Nel mondo di oggi dove conta soprattutto apparire, quanto bisogna veramente essere?

Ognuno decide quanto mostrare realmente di sé. Per essere ci vuole sicuramente più coraggio, ma credo sia l’unica strada per costruire realmente un percorso che resti nel tempo. Un problema potrebbe sorgere quando in questo settore si incontrano personaggi con la presunzione di voler sapere chi sei. In quel caso sono sempre scappata. Per mia natura non riesco a seguire delle imposizioni, soprattutto se dettate senza empatia e confronto. Chi sono lo sto scoprendo con il tempo, ma ho scelto la musica per sentirmi libera e questo lavoro dovrebbe essere una ricerca continua, non un modello prestabilito da seguire.

Il coraggio che ci vuole per salire su un palco?

Più che coraggio credo che serva equilibrio e consapevolezza. Mi sento molto più a mio agio su un palco che in tanti altri momenti di quotidianità. Quando sei centrato e connesso con quello che stai facendo non hai bisogno di nient’altro, solo di vivere quel momento .

Ho notato valorizzi molto lo sguardo. Del resto per me un viso è come un libro aperto. C’è un motivo dietro a questo dettaglio?

Sono sempre stata affascinata da quanto gli occhi riescano a parlare. Ho sempre pensato allo sguardo come uno specchio, li dentro c’è tutto, dal sorriso di chi ti ha spezzato il cuore ad un orizzonte che ti è servito per rinascere. Ogni mattina pratico una sorta di mantra mentre mi trucco gli occhi, inizialmente lo facevo solo prima di salire su un palco, adesso fa parte della mia identità. Dedicarmi quei dieci minuti ogni mattina è un momento importante. Riesco a centrarmi e a trovare energia positiva per affrontare la giornata,

La musica è davvero senza barriere?

Assolutamente sì. Quando iniziamo a incrociare barriere parliamo di Music Business non più di musica, tanto meno di arte o ricerca.

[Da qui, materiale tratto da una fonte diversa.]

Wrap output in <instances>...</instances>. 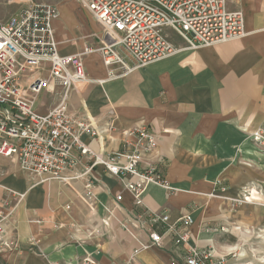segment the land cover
Instances as JSON below:
<instances>
[{"label":"crops","instance_id":"obj_1","mask_svg":"<svg viewBox=\"0 0 264 264\" xmlns=\"http://www.w3.org/2000/svg\"><path fill=\"white\" fill-rule=\"evenodd\" d=\"M71 1L72 8L56 4L63 19L53 21L64 55L87 44L100 46L105 35L89 11ZM79 7L88 12L93 29L76 14ZM229 7L243 14L244 38L196 50L171 40L175 53L103 83L97 80L107 78L108 70L102 54L93 52L84 58L93 81L70 98L71 107L99 131V137L84 136L94 150L116 152L126 132L149 125L158 144L142 166L155 163L173 189L151 184L138 206L123 182L100 165L87 175L96 180L89 194L86 176L41 183L0 155V211L7 212L6 198L13 208L5 223L11 246L0 253V264H80L85 256L100 264H183L168 249L170 236L162 246L153 244L148 228L162 232L160 224L136 226L133 217L147 208L166 213L171 224L192 214L191 242L229 254L227 264L264 261V154L247 135L264 128V0ZM8 19L0 16L1 22ZM118 50L132 62L122 46ZM37 101L41 112L54 103L48 93ZM74 154L77 162L69 175L83 173L91 163L88 156ZM9 190L25 197L16 204Z\"/></svg>","mask_w":264,"mask_h":264},{"label":"built area","instance_id":"obj_2","mask_svg":"<svg viewBox=\"0 0 264 264\" xmlns=\"http://www.w3.org/2000/svg\"><path fill=\"white\" fill-rule=\"evenodd\" d=\"M76 1L102 26L105 35L100 46L87 44L80 52L62 54L53 27L59 9L53 3L26 0L19 11L0 23V155L17 162L41 183L86 176L89 194L95 178L87 175L100 165L123 182L136 205L143 206V194L149 185L173 189L155 163L142 166L144 158L157 148V134L149 125H142L126 132L121 148L111 153L94 150L85 142L84 136L99 137V131L70 103L74 92L93 81L86 72L84 58L93 52L102 54L108 77L97 81L103 83L175 53L178 48L166 29L180 36L192 50L244 38L248 32L243 14L229 7L230 2L240 0ZM119 46L132 58L131 63L119 52ZM43 93L54 101L45 112L39 111L37 101ZM108 127L113 129L111 124ZM247 135L264 154V128ZM74 152L88 156L91 163L83 173L69 175L77 162ZM9 194L16 204L25 197L22 192L9 190ZM115 200L121 203L122 194L117 193ZM3 203L7 212L0 211V253L11 246L5 223L13 208L8 198ZM133 218L142 229H147L149 223L160 224L162 232L148 228L153 244L162 246L164 238L170 236L172 246L168 249L183 264L229 262V254L217 253L212 244L191 242L189 228L195 222L192 214L171 224L166 213L147 208ZM80 264L100 263L85 256Z\"/></svg>","mask_w":264,"mask_h":264},{"label":"rangeland","instance_id":"obj_3","mask_svg":"<svg viewBox=\"0 0 264 264\" xmlns=\"http://www.w3.org/2000/svg\"><path fill=\"white\" fill-rule=\"evenodd\" d=\"M26 0H0V16H9V18L14 15L17 11L20 10V8L22 7V5L24 4ZM28 1H31L32 3H53V4H58L60 2H64L65 3V6L67 8H72V5H73V1L71 0H28ZM76 11V14L79 16V18L84 22V25L85 27L87 28H91L93 29V25H92V22L90 20V17L88 15V12L86 10H84L83 8H77L75 9ZM59 12L61 13V9H59ZM61 19H63V16H59ZM1 23V21H0ZM165 33L167 34V36L170 38V40L174 41L176 39H181L182 38L178 35H176L174 32H172L170 29H166L165 30ZM244 199V197H243ZM262 202H264V199L262 200ZM254 249L255 252H257V247L256 246H249V250L250 249ZM260 248V247H258ZM258 252H262L261 250H258ZM237 254H240V251L236 252ZM262 254H259L257 256H261ZM245 256V255H244ZM243 256V257H244ZM238 258H240L238 255H237ZM256 256L252 255V258H254ZM263 259L262 258H259V262ZM259 262H255V264H262V263H259ZM261 262H264V261H261ZM234 264H242L241 263V260L240 259H235L234 261ZM246 264H254L253 262H249V263H246ZM264 264V263H263Z\"/></svg>","mask_w":264,"mask_h":264},{"label":"bare ground","instance_id":"obj_4","mask_svg":"<svg viewBox=\"0 0 264 264\" xmlns=\"http://www.w3.org/2000/svg\"><path fill=\"white\" fill-rule=\"evenodd\" d=\"M212 196H214V195H212ZM237 255V254H236Z\"/></svg>","mask_w":264,"mask_h":264}]
</instances>
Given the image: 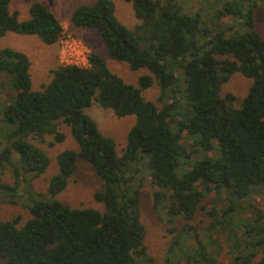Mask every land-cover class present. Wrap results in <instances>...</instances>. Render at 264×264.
Masks as SVG:
<instances>
[{
	"label": "trees",
	"instance_id": "obj_1",
	"mask_svg": "<svg viewBox=\"0 0 264 264\" xmlns=\"http://www.w3.org/2000/svg\"><path fill=\"white\" fill-rule=\"evenodd\" d=\"M10 1L0 0V36L59 40L63 26L46 5L32 2L29 18L19 20ZM122 1L137 19L132 27L118 20L113 0L78 5L70 22L98 30L110 57L132 70L146 68L137 85L91 52L88 66L59 64L33 90L27 54L0 49V171L11 167L14 175L13 184L0 182V203L15 202L22 181L28 194L30 181L49 165L47 153L32 140L48 135L49 145L60 143L65 125L78 144L77 150L57 153L49 197L27 195L30 217L24 223L18 215L0 220V258L4 264H153L134 185L145 173L157 186L156 212L165 211L169 221L184 220L181 228H169L173 235L159 264H223V250L229 256L224 264H264V213L256 207L244 216L245 199L264 189V35L255 29V12L264 0ZM234 73L250 79L238 107L233 94L222 93ZM154 84L160 107L142 94ZM93 103L117 117L135 116L120 155L115 140L86 112ZM183 133L199 157L190 167L192 151ZM78 158L99 178L93 198L103 210L54 198ZM211 192L223 194L222 208L216 198L210 207L203 205ZM200 210L208 219L204 238L190 223Z\"/></svg>",
	"mask_w": 264,
	"mask_h": 264
},
{
	"label": "rangeland",
	"instance_id": "obj_2",
	"mask_svg": "<svg viewBox=\"0 0 264 264\" xmlns=\"http://www.w3.org/2000/svg\"><path fill=\"white\" fill-rule=\"evenodd\" d=\"M34 1H39L46 5L60 20L64 30L59 40L54 44H46L36 35H24L14 32H7L5 35L0 36V49L10 47L26 53L29 57L31 62V87L33 90L40 89L44 83L48 82L50 79V70L61 64V41L65 38L74 41L79 46L81 53L83 51L88 54L96 52L101 55L105 59L109 69L129 84L137 85L139 76L147 73L146 68L132 70L126 62L118 61L110 57L98 30L94 28H80L72 25L70 22V14L73 9L81 4H91L94 0H11L9 10L10 12H16L19 20H26L29 18V5ZM113 2L115 4V15L118 20L128 27L135 25L137 19L134 17L131 5L122 0H113ZM255 29L261 35H264V5H260L255 12ZM249 84V78L244 77L240 73H234L230 80L223 86L222 93L233 94L235 96L233 105L238 107ZM142 94L145 99L154 102L158 107L161 106L158 100L159 88L156 84L144 89ZM86 112L95 120L98 128L104 135L111 136L115 140L116 153L120 155L126 141V134L135 122V116L127 115L117 117L110 110H104L96 103L89 106ZM60 131L65 134V138L62 142L55 143L54 145H49L48 142L52 140V137L48 135L43 140H32L50 158V163L44 173L30 181L29 193L32 196L40 195L43 198L49 197L47 186L49 179L57 171L55 158L57 153L66 149H78L77 142L65 125L60 126ZM183 143L186 150L192 151L191 160L187 164L190 167L192 161L199 158L198 153H196V147L192 139L187 134L185 135V133H183ZM136 178L139 179L134 185L139 188L140 193L138 209L139 220L145 230L144 245L147 254L152 258L153 264H159L165 259L168 253L173 235L169 231V228H181L184 225V220L177 216L174 217L176 218L175 220L169 221L165 211L157 213L153 207L152 196L157 186L151 181L150 176L145 173L138 174ZM0 182L14 183V175L11 167L0 171ZM26 186L25 182L22 181L17 196L15 198L12 197L13 200H16L15 202L0 203V220L10 219L18 215L20 217V223H24L30 217L26 205L28 203L27 195L29 193L26 194L24 192ZM99 187L100 181L94 169L86 160L78 158L76 161V169L69 177L66 187L57 193L54 198L71 207H93L103 210V206L93 198L94 191ZM212 198H216V206L218 208H222L225 205L223 202V194L217 196L214 192H211L202 201L206 208L211 206ZM244 205L246 208V214L244 216L251 214V211L256 207L260 208L264 213V189L252 193L250 197L245 199ZM190 223L195 226L201 238H204V228L208 223L204 212L201 210L198 211ZM221 236L223 238L224 234L221 233ZM220 246H224L223 242H220ZM211 250H215V248L211 247ZM228 257L225 250H223L218 256V259L224 264L227 262ZM0 264H4V260L1 258Z\"/></svg>",
	"mask_w": 264,
	"mask_h": 264
},
{
	"label": "built area",
	"instance_id": "obj_3",
	"mask_svg": "<svg viewBox=\"0 0 264 264\" xmlns=\"http://www.w3.org/2000/svg\"><path fill=\"white\" fill-rule=\"evenodd\" d=\"M88 56L87 52H80L79 46L74 41L68 38L61 41V64H73L85 67L88 66Z\"/></svg>",
	"mask_w": 264,
	"mask_h": 264
}]
</instances>
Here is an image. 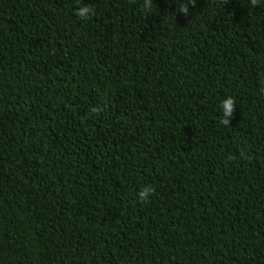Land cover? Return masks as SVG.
I'll use <instances>...</instances> for the list:
<instances>
[{
    "label": "trees",
    "instance_id": "obj_1",
    "mask_svg": "<svg viewBox=\"0 0 264 264\" xmlns=\"http://www.w3.org/2000/svg\"><path fill=\"white\" fill-rule=\"evenodd\" d=\"M182 3L0 0V264H264V0Z\"/></svg>",
    "mask_w": 264,
    "mask_h": 264
},
{
    "label": "clouds",
    "instance_id": "obj_2",
    "mask_svg": "<svg viewBox=\"0 0 264 264\" xmlns=\"http://www.w3.org/2000/svg\"><path fill=\"white\" fill-rule=\"evenodd\" d=\"M196 0H185V3L176 6L177 11L183 15H189V3L195 4ZM259 0H250L251 6H256ZM149 7V0H144V8L147 10ZM93 14V9L88 5H80L74 9V15L80 20H87ZM264 85V81H262ZM262 94H264V86L261 88ZM235 105V99L231 95H226L217 104L218 111L220 112V123L229 125L228 117L232 115L233 106ZM153 189L151 187H144L137 193V198L141 201H147Z\"/></svg>",
    "mask_w": 264,
    "mask_h": 264
}]
</instances>
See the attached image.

La politica il potere dei soldi, la realtà fake  dei social, il razzismo…. C’è un brano in cui questi concetti sono ben rappresentati?

Sì, sono temi toccati da tanti artisti, per quanto mi riguarda il mio cuore appartiene a Tracy Chapman, la prima voce che ho amato. Fast Car, Talking about revolution, Behind the Wall, ogni testo racchiudeva una denuncia cosi forte che le bastava sussurrare “like a whisper” per farsi sentire. Tra i più attuali, su questo tipo di tematiche, uno dei più forti è Stromae, ho apprezzato molto anche Ghali.

Un tormentone che ti dà il nervoso?

Un ragazzo incontra una ragazza…

Dove sta per te l’equilibrio tra dedizione e ossessione?

Ammetto che non è stato sempre semplice mantenere un equilibrio. Sto cercando di far vincere la dedizione. Vivere con un’ossessione non porta mai a nulla di buono.

La saggezza che ti serve per vivere il presente?

Cerco di apprezzare anche i piccoli passi e riesco a vivere bene il presente circondandomi di stimoli nuovi. Non ho mai smesso di studiare e questo mi permette di avere entusiasmo per nuovi progetti e nuove collaborazioni.